The Motor runs as it is now too. Once I get some gas in it I'll start 'er up and post a video.


----------



## militarymonark (Dec 13, 2014)

figured out it was a 20-30's side valve about 350cc. I might have to get more than a bicycle frame.


----------



## mikey-motorbikey (Dec 13, 2014)

i could help you out with frame drawing dimensions maybe castings or a original frame in the future ,theres one on my bench right now ,not mine but they do turn up over here in Australia, send me a email and ill send you some photos,milkymann74@gmail.com ...id do it here but im not that computer smart yet


----------



## militarymonark (Dec 13, 2014)

email sent


----------



## mikey-motorbikey (Dec 13, 2014)

gday sent pics to your email please post pics on here, and let me no if you need drawings or if you want i could keep an eye out and grab you next frame i see cheers mick


----------



## thehugheseum (Dec 13, 2014)

i have both a triumph pre unit frame and trans......pretty much a perfect match for everything.....i also have hubs,i think it would be cool with 26 or 28 motorcycle clinchers myself


----------



## mikey-motorbikey (Dec 13, 2014)

hi when you say pre unit are you talking early twenties late teens ??


----------



## mikey-motorbikey (Dec 13, 2014)

ive sent a few pics of a sun frame diamond or sun component frame diamond to be more clearer australian assembled one of many that used that motor hopefully he will post them here cheers


----------



## militarymonark (Dec 14, 2014)

Here are some pics of the frame sent


----------



## militarymonark (Dec 14, 2014)

I did find out that the year was wrong, but Im kinda confused about it. The code on the motor says 1955 but I can't find any other old mower to match what I have on google at all. I have seen the 500cc but nothing in 1955. I have seen something similar in the 20's.


----------



## mikey-motorbikey (Dec 14, 2014)

alright i see whats going on here,industrial j.a.p engines had a lot of features of their earlier brothers, but ran alot later as yours did in a atco


----------



## thehugheseum (Dec 14, 2014)

that frame n fork is perfect......im curious what your engine number is....please pm me......i think its at least 30s but thru the 50s would a fair guess on the mower/motor


----------



## militarymonark (Dec 15, 2014)

I/R 42699 S. "I" puts it at 350cc, R puts it at 1955 and "S" would be Special.

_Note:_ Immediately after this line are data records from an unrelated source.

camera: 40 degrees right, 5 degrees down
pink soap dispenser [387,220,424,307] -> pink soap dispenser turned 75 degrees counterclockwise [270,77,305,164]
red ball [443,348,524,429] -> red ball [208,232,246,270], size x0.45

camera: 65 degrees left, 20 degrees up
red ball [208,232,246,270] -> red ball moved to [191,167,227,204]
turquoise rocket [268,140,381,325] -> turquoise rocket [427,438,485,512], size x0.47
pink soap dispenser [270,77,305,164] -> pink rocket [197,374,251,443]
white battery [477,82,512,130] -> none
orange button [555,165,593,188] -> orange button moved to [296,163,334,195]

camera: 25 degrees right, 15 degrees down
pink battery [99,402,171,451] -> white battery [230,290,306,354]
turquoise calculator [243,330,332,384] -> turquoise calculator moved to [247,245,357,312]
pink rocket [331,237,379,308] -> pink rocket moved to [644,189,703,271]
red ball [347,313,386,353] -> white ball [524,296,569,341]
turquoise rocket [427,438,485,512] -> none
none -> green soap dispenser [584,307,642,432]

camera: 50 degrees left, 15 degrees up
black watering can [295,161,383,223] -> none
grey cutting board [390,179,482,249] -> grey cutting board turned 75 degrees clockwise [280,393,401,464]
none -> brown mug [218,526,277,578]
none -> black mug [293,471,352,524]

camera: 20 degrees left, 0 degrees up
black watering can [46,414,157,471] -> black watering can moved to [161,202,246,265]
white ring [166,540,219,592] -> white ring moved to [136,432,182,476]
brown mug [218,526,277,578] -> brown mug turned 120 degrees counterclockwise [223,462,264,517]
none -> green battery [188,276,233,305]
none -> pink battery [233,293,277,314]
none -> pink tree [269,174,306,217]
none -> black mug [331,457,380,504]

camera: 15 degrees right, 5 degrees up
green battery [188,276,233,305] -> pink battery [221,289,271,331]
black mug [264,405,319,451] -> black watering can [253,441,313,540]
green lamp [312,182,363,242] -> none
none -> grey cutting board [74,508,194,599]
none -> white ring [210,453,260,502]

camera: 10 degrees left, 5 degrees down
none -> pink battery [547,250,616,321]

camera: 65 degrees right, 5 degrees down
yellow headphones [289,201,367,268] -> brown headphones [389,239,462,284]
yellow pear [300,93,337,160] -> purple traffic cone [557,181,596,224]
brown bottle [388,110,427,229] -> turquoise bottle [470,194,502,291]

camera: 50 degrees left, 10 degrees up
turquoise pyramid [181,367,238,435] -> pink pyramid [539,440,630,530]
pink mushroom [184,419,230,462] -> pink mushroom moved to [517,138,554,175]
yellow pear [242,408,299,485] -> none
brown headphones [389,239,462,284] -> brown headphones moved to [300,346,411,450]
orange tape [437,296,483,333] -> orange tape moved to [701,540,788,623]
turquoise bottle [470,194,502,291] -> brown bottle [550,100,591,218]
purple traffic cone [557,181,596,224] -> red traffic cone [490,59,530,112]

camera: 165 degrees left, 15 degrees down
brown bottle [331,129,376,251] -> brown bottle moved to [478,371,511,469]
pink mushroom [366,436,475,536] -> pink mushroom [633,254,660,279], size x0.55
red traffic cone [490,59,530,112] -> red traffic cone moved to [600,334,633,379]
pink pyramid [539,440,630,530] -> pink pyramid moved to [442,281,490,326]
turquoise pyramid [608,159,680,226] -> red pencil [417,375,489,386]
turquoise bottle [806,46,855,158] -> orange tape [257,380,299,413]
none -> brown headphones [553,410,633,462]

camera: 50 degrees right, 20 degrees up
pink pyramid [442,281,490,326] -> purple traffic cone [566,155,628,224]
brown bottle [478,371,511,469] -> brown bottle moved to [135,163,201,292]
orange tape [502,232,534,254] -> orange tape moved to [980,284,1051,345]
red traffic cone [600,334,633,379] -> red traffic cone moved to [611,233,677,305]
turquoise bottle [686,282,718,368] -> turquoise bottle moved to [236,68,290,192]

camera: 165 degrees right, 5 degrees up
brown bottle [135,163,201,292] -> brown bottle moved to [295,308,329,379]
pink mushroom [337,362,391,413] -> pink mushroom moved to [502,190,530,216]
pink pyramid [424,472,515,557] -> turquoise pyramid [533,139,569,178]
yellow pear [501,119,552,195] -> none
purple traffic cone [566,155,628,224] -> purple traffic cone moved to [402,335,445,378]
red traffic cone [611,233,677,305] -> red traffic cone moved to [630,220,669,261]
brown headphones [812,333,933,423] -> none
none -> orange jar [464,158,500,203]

That's what I have decoded along with several others from the J.A.P. facebook page.


----------



## mikey-motorbikey (Dec 15, 2014)

yeah im afraid i dont know alot about the j.a.p industrial engines to be of much help,i picked up a twin that i would of swore was from the twenties but turned out to be mid thirties ,a friend has it now,theres a lot of that stuff over in Australia


----------



## racie35 (Dec 15, 2014)

Is it for sale? Price if so


----------



## thehugheseum (Dec 15, 2014)

check out uk ebay,theres always at least a few up


----------



## bikewhorder (Dec 15, 2014)

That is awesome! I'd build a custom frame and hang that gas tank under the top tube.  I'm going to have to be on the lookout for one of these.


----------



## thehugheseum (Dec 15, 2014)

they are usually 500cc and i think they used the 500s on like bigger rototillers here in the states......the little 350 is less seen at least by me.....the cool thing is the english stuff is pretty cheap so you can buy frames/parts pretty cheap and not feel bad hacking it all up into your creation,or you could just jap motor a forelorn chassis......this was done "back in the day" as well


----------



## bikejunk (Dec 28, 2014)

English stuff is cheap only in comparison to american stuff of certain vintages , really the most expensive motorcycles in the world are English . vincents, brough come to mind.  thank you


----------